Oh, this reminds me of a passage in Bill Bryson's _Notes From A Small Island_. Writing of Glasgow... quote:

Among the city's many treasures, none shines brighter, in my view, than the incomparable Burrell Collection, and after checking into my hotel, I hastened there now by taxi, for it is a long way out.

"D'ye nae a lang roun?" said the driver as we sped along a motorway toward Pollock Park.

"I'm sorry," I said for I don't speak Glaswegian.

"D'ye dack ma fanny?"

I hate it when this happens -- when a person from Glasgow speaks to me. "I'm so sorry," I said and floundered for an excuse. "My ears are very bad."

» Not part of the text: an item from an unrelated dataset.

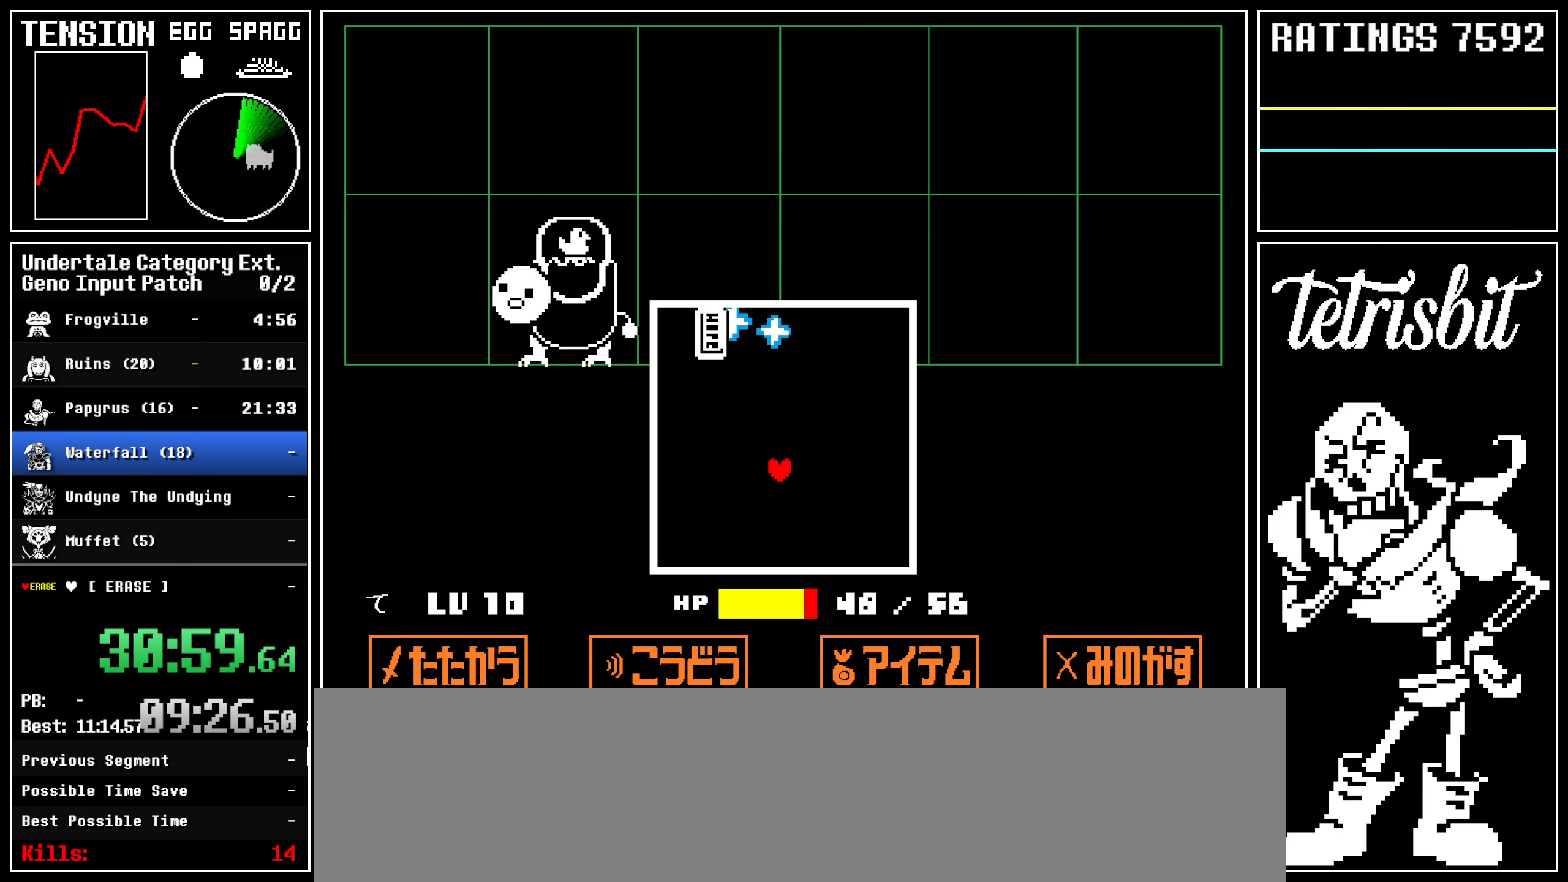
{"keys": [], "events": []}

"Aye, ye nae hae doon a lang roon," he said, which I gathered meant, "I'm going to take you a very long way around and look at you frequently in the mirror with these menacing eyes so that you'll begin to wonder if perhaps I'm taking you to a disused wharf where I will beat you up and take your money," but he said nothing further and delivered me at the Burrell without incident.



Made me laugh anyway.


----------



## Gingersmum (15 August 2014)

Etc is etc surely ? Not ect which is seen everywhere nowadays !


----------



## Gingersmum (15 August 2014)

I read a hilarious post recently where somebody had 'brought' a new (horse, hat etc) and somebody replied 'Cool ! Where did you bruy it from ?' HoHoHo


----------



## sparkeyhorse02 (15 October 2014)

My peeve is 'leg in each corner'. Well. Really?  My horses legs are all along one side.[/QUOTE]

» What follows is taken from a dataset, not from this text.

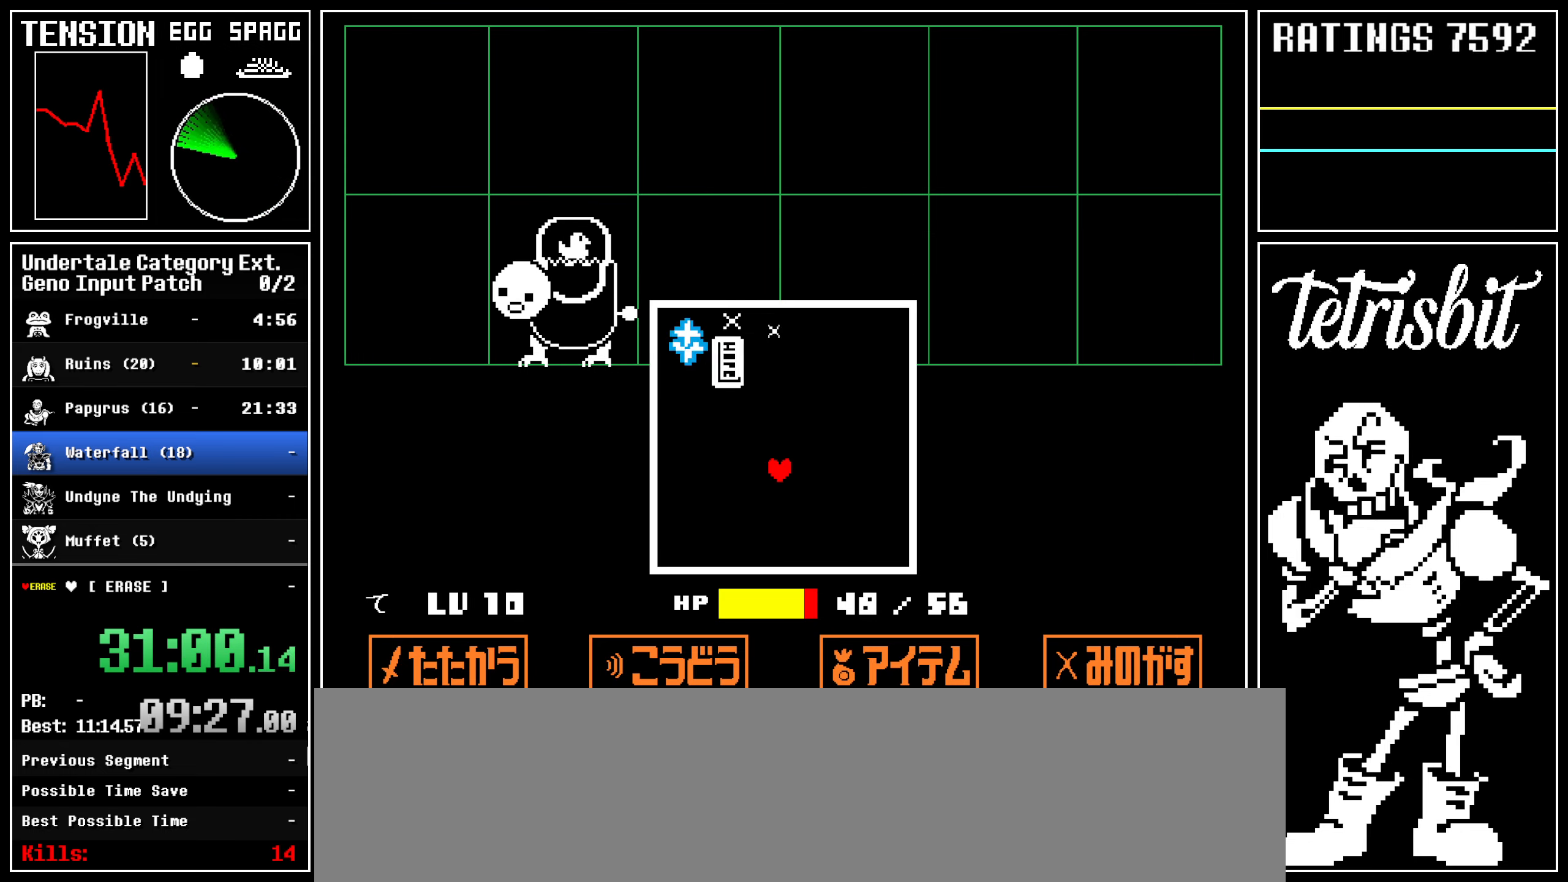
{"keys": ["left", "up"], "events": [[17, "left", "down"], [117, "up", "down"]]}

Haha this made me chuckle!!


----------



## Princess Rosie (15 October 2014)

flirtygerty said:



			It means it's traveller stock and been tied on a long chain on some verge, I now have two of them
		
Click to expand...

I also have one, who was next to the M1 motorway to get her used to traffic!!!!


----------



## huskydamage (15 October 2014)

''sharp'' always confuses me. What does this even mean? makes it sound like you are going to get on a razor blade 

I also don't like 'spooky' I would say 'alert' lol


----------



## pennyturner (15 October 2014)

huskydamage said:



			''sharp'' always confuses me. What does this even mean? makes it sound like you are going to get on a razor blade 

Click to expand...

I have a 30yo Dartmoor who is quiet as a lamb, but 'sharp' in harness.  It means if you so much as twitch a finger, he's taken a right angle turn in canter, faster than you can correct him.  He's obedient, and light mouthed, but, well, just 'sharp'.  If you didn't mean it, it's too late.  He's too old for scurry now (would have been amazing), but I no longer drive him on the road.  I'm not up to it!


----------



## Annagain (15 October 2014)

Is this back again?  I love this thread. There are so many phrases I hate if I started I'd never stop! I'll risk it as this happened to me at the weekend. 

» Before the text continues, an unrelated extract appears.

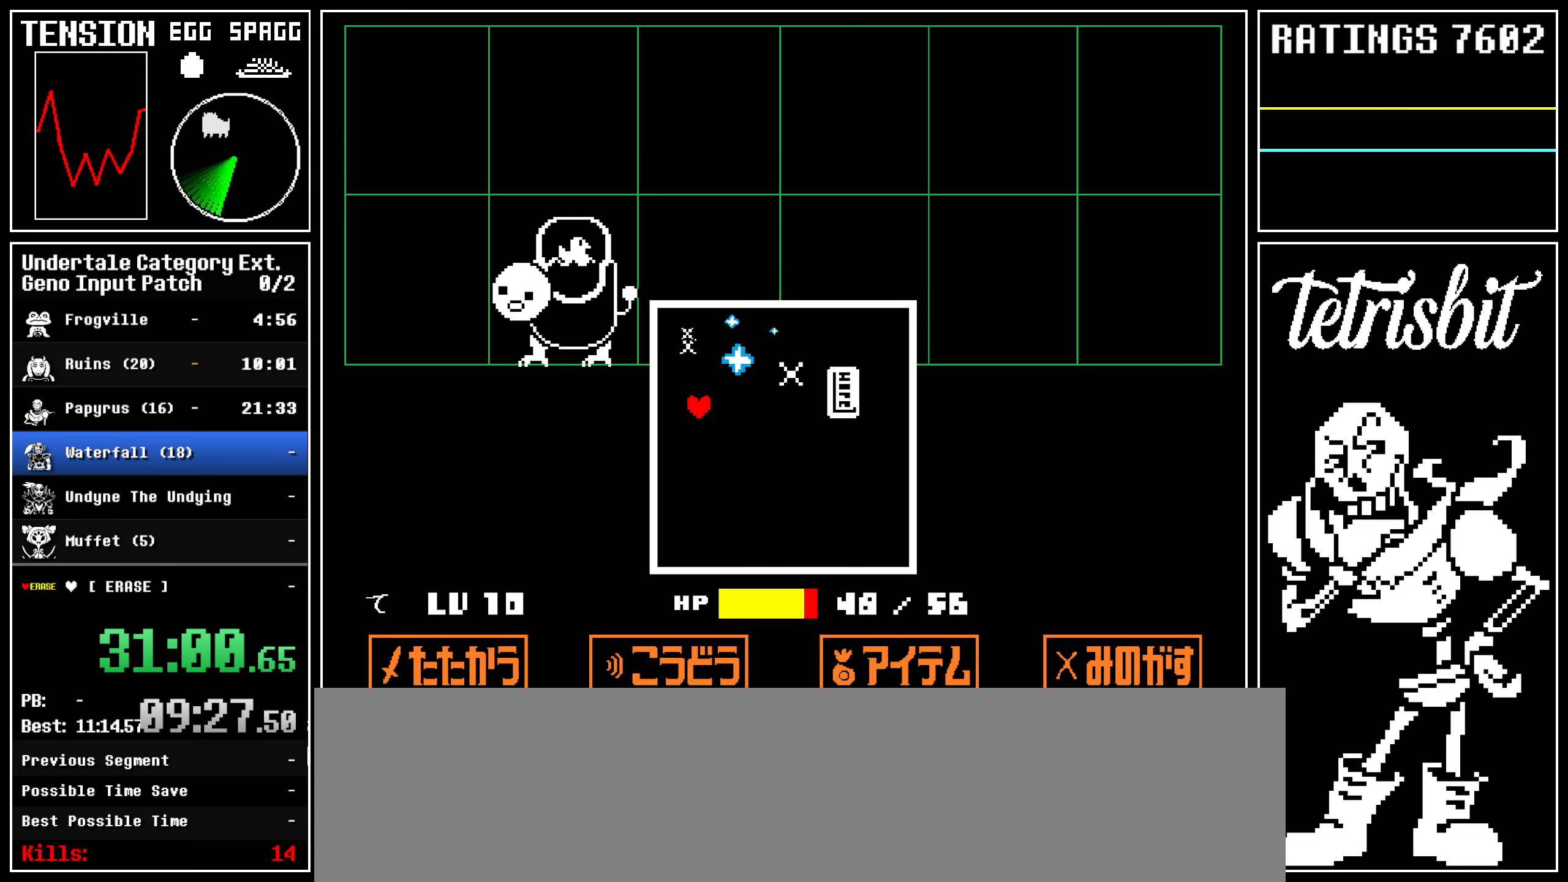
{"keys": [], "events": [[117, "up", "up"], [200, "left", "up"]]}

I was out hacking with a couple of friends from the yard (ours is a geldings only yard) and came across two people on mares who we sort of know and they joined us for a bit. My boy isn't used to seeing the ladies so got a bit excited and was showing off. I totally ignoe this behaviour from him as it's the best way to calm him down again. We went round a corner which meant we were heading in the general direction of home and I wasn't really concentrating so he started to canter. He'd probably managed 5 or 6 strides and about 20 yards before I got my act together and stopped him. When we got back to the yard one of the girls with me was telling everybody who'd listen that he'd bolted with me. No he didn't, he was a little wound up and took himself off a pace he wanted until I corrected him. Bolting is entirely different and very dangerous, I would not be sitting on a horse who bolted, let alone trundling along on the buckle chatting to friends!


----------



## Eggshells (15 October 2014)

Haha, love that this is still cropping up so many months later! I'm sure I've developed a few new ones in that time... main one being 'he just loves a fuss being made of him' used to describe a spoilt brat with no sense of personal space who will kick the door down if he's not being constantly patted/fed!


----------



## dreamcometrue (15 October 2014)

Here's one I've seen a few times on adverts

"Every mother's dream"

Really irks me.  And I am a mother.


----------



## leggs (15 October 2014)

I hate the word "groundwork" haven't seen it on HH (maybe because I avoid those topics) but on dutch forums whenever a horse is basically respectless to the handler (usually newby's to horseownership ask the question) the respond they get is you should do groundwork.  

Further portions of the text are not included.